11. The device according to claim 10, wherein the actuator is configured to put the sheet material pick-up into a translational movement along a second direction substantially vertical to the perpendicular direction, in order to position the sheet material pick-up at the single sheet material piece and/or in order to remove the single sheet material piece picked up from the sheet material stack, wherein the second direction is substantially parallel to a long side of the single sheet material piece.

12. The device according to claim 1, wherein the actuator is configured to put the sheet material pick-up into a translational movement along a perpendicular direction, in order to perform at least one of positioning the sheet material pick-up at the single sheet material piece and removing the single sheet material piece picked up from the sheet material stack.

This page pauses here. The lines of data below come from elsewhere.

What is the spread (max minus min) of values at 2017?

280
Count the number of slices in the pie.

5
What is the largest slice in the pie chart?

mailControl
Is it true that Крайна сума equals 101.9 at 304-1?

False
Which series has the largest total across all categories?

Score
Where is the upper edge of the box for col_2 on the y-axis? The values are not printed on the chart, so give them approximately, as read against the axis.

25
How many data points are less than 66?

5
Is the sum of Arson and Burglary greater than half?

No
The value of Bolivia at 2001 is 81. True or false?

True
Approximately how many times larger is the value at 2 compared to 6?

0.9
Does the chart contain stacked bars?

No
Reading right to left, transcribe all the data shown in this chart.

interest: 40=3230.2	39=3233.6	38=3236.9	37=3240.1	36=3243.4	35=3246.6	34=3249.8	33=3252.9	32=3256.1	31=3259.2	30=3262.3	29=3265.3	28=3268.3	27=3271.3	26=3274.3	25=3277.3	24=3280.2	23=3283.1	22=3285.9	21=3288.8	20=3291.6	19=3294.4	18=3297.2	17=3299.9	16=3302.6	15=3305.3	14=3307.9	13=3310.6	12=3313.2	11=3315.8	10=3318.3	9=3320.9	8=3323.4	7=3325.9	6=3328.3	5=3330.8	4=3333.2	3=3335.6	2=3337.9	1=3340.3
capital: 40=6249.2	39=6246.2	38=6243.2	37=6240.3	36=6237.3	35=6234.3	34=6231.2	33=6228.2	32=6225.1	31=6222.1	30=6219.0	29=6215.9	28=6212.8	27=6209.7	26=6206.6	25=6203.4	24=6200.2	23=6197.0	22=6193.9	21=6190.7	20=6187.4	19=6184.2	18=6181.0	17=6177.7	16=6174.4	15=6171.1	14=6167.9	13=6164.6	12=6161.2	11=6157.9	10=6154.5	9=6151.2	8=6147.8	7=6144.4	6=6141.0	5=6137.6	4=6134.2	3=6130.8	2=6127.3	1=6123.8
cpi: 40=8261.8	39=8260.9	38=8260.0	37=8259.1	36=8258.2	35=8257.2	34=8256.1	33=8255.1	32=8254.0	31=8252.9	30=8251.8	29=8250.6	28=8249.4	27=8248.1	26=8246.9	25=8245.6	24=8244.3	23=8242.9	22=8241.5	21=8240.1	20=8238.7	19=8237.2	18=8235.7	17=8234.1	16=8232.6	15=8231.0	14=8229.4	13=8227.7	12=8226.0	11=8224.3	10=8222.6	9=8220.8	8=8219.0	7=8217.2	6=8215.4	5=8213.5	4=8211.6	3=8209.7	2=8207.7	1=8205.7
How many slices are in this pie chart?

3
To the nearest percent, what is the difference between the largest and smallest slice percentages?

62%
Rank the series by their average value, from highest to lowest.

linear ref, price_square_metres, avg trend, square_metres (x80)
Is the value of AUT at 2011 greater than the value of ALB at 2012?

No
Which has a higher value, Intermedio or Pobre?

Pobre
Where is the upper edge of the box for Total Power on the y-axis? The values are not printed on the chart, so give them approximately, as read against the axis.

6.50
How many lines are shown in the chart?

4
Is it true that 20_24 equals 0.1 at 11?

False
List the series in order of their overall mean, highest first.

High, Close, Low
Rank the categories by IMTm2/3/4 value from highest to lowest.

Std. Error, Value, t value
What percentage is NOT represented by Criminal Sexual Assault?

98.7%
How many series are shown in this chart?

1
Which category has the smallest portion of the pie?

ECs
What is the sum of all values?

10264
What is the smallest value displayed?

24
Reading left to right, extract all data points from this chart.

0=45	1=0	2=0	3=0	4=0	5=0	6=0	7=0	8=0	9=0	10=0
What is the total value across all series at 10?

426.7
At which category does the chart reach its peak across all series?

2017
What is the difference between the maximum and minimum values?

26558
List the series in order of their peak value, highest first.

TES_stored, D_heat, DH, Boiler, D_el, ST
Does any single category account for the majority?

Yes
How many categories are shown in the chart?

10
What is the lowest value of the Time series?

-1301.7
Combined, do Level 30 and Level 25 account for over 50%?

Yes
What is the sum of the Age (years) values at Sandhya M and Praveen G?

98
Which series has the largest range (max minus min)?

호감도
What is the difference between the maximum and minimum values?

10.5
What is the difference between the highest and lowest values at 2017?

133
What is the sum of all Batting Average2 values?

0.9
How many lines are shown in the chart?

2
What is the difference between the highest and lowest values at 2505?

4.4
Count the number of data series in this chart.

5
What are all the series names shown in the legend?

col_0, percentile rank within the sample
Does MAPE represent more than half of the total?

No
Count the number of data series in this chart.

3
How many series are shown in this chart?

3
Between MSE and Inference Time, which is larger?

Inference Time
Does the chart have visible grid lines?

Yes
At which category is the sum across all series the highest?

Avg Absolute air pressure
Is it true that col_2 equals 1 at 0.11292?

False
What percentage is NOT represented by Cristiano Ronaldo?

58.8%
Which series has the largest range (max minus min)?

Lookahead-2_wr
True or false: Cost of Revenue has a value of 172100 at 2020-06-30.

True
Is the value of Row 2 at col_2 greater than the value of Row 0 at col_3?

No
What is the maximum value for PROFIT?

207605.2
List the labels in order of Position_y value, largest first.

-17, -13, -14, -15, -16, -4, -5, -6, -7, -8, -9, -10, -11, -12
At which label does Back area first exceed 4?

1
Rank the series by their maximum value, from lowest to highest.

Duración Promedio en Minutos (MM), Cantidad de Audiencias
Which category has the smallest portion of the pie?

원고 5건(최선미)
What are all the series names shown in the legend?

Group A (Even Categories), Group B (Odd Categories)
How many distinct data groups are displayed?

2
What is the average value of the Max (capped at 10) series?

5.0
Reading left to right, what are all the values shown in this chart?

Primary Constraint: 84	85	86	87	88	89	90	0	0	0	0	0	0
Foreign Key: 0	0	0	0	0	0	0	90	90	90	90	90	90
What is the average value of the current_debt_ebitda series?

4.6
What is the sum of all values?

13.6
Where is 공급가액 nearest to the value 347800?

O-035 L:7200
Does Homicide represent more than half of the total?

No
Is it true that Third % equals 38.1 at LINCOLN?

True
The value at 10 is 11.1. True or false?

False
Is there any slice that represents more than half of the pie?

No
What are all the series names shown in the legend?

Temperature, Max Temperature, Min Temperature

13. A method for separating sheet material by a sheet material pick-up which is configured to pick up a single sheet material piece from a sheet material stack, which includes several sheet material pieces, and an actuator which is configured to shift the sheet material pick-up, the method comprising:

selectively picking up the single sheet material piece by a first pick-up mechanism of the sheet material pick-up and/or by a second pick-up mechanism of the sheet material pick-up, in order to remove the single sheet material piece from the sheet material stack, wherein,

14. The method according to claim 13, further comprising:

shifting the sheet material pick-up using the actuator.